Le chapitre 9 examine les domaines particulièrement vulnérables du journalisme d’investigation sportif, qui est confronté à un sous-financement systémique, à l’ingérence de puissantes institutions sportives et à un manque de formation spécialisée. Les journalistes qui couvrent des sujets tels que la corruption, le dopage ou les pratiques abusives se heurtent souvent à des obstacles de taille.

Le chapitre 10 se termine par une synthèse des implications de l’intelligence artificielle dans le journalisme. L’IA comporte à la fois un fort potentiel de transformation et un risque pour la société.
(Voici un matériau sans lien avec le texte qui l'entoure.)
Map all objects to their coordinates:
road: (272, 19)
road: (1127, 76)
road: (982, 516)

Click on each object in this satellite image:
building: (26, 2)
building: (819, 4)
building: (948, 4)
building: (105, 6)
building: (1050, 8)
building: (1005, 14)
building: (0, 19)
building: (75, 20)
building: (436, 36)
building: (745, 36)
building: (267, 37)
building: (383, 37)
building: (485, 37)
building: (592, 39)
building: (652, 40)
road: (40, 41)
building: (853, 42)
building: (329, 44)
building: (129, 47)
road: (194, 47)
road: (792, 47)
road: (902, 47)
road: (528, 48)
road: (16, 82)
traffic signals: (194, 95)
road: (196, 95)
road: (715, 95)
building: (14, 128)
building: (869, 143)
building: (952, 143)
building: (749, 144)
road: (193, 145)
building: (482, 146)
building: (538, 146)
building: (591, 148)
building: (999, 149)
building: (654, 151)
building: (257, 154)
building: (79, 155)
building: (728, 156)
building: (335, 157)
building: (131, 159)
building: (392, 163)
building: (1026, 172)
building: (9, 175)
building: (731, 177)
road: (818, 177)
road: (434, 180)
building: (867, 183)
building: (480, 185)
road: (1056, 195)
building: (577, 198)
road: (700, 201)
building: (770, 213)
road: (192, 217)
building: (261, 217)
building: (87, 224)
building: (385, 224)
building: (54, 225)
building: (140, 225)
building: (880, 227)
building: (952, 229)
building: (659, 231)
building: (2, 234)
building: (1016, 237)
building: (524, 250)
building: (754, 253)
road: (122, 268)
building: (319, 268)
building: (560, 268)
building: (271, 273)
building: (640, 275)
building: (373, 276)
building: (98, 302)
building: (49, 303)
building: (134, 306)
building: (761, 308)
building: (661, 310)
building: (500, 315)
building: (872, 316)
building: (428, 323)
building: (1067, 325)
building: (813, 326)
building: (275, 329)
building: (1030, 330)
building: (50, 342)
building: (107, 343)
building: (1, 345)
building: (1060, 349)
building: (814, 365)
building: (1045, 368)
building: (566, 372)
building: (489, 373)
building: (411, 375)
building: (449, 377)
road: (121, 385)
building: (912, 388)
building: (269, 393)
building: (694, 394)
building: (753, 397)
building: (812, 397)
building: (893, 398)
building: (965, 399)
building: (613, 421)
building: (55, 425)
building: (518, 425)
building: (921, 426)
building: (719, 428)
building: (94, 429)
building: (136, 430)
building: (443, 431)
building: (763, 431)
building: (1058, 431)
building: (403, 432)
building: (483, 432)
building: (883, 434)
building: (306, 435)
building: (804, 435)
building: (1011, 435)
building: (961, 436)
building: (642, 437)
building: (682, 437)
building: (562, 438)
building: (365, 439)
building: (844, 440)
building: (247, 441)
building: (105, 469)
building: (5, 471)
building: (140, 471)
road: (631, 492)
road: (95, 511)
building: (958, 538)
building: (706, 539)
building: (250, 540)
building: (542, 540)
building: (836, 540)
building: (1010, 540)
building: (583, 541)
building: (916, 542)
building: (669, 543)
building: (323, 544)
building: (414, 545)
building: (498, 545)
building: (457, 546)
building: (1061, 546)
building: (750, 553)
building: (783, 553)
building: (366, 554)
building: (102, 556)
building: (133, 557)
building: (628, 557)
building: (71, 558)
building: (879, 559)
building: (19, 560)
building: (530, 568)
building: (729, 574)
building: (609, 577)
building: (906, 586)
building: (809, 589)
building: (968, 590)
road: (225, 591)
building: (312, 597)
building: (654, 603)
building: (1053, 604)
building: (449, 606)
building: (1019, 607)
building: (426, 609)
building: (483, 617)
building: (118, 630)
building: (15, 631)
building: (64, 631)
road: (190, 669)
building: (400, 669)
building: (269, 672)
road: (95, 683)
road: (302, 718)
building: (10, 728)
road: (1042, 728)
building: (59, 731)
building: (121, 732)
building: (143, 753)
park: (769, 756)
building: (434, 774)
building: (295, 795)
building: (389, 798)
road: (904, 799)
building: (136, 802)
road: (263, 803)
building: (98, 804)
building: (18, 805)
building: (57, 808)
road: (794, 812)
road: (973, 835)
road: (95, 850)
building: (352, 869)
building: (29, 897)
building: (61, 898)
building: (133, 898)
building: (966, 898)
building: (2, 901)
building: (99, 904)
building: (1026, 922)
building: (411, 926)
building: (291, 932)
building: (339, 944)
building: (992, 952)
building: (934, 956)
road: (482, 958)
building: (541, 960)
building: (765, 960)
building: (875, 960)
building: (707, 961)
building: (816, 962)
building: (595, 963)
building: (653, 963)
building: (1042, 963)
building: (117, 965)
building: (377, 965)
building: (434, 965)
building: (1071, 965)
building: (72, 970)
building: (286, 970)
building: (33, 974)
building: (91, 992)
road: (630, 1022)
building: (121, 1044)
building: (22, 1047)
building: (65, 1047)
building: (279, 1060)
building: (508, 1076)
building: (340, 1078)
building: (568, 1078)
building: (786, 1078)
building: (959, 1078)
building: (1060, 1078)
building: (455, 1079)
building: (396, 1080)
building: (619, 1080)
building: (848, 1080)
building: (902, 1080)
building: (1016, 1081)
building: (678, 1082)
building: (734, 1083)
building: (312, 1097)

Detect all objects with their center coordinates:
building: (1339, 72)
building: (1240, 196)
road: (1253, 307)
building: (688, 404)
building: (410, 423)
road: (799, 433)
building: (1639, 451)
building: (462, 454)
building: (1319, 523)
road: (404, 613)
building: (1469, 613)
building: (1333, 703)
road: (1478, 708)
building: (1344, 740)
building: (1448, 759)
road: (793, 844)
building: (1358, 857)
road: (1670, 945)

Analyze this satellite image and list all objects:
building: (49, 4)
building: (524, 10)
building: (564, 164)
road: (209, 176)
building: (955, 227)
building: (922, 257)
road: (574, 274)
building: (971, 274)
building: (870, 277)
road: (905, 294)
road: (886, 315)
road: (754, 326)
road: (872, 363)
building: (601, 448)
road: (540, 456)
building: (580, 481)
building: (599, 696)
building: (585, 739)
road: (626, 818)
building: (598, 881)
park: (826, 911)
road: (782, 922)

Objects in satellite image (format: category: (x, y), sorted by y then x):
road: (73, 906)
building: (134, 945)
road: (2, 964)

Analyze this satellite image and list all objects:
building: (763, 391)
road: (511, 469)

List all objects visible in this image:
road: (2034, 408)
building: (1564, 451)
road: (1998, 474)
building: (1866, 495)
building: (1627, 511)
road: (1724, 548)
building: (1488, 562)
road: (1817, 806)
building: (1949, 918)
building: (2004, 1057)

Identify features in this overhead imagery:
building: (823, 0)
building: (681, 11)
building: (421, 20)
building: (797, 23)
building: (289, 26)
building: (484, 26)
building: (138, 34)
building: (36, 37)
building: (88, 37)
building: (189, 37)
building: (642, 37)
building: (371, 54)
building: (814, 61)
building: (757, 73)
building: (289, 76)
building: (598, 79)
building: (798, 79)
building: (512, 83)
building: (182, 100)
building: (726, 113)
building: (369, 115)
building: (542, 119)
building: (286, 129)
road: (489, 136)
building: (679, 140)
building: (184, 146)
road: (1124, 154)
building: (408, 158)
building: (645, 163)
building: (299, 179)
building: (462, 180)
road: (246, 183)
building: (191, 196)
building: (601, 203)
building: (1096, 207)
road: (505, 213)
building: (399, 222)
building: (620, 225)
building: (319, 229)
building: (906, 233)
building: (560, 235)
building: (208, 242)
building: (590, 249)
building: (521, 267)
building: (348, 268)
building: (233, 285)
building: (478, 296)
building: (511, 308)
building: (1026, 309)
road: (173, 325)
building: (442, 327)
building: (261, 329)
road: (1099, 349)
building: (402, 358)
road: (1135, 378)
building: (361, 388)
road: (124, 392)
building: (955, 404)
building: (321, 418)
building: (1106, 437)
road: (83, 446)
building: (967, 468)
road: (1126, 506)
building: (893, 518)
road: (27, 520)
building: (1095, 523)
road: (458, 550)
Que ce soit par la génération automatisée d’informations ou par la diffusion de contenus personnalisés, l’IA est en passe de transformer radicalement les processus rédactionnels. Mais le rapport pointe également certaines inquiétudes à l’égard de la désinformation automatisée, des deep fakes et de la perte de confiance du public. Les dispositifs réglementaires pertinents comprennent les règlements de l’UE tels que le règlement sur l’IA, le règlement sur les services numériques, le règlement sur les médias numériques et l’EMFA, ainsi que les lignes directrices en matière d’éthique, la maîtrise de l’IA et la coopération interdisciplinaire au sein des rédactions.

En conclusion, ce nouveau rapport fournit une feuille de route opportune et détaillée pour relever les défis de la transition numérique des médias d’information européens. L’Europe ne pourra préserver un public informé, des démocraties solides et un écosystème médiatique diversifié que si elle déploie des efforts concertés pour renforcer le pluralisme, protéger ses journalistes et encadrer les contrôleurs d’accès numériques.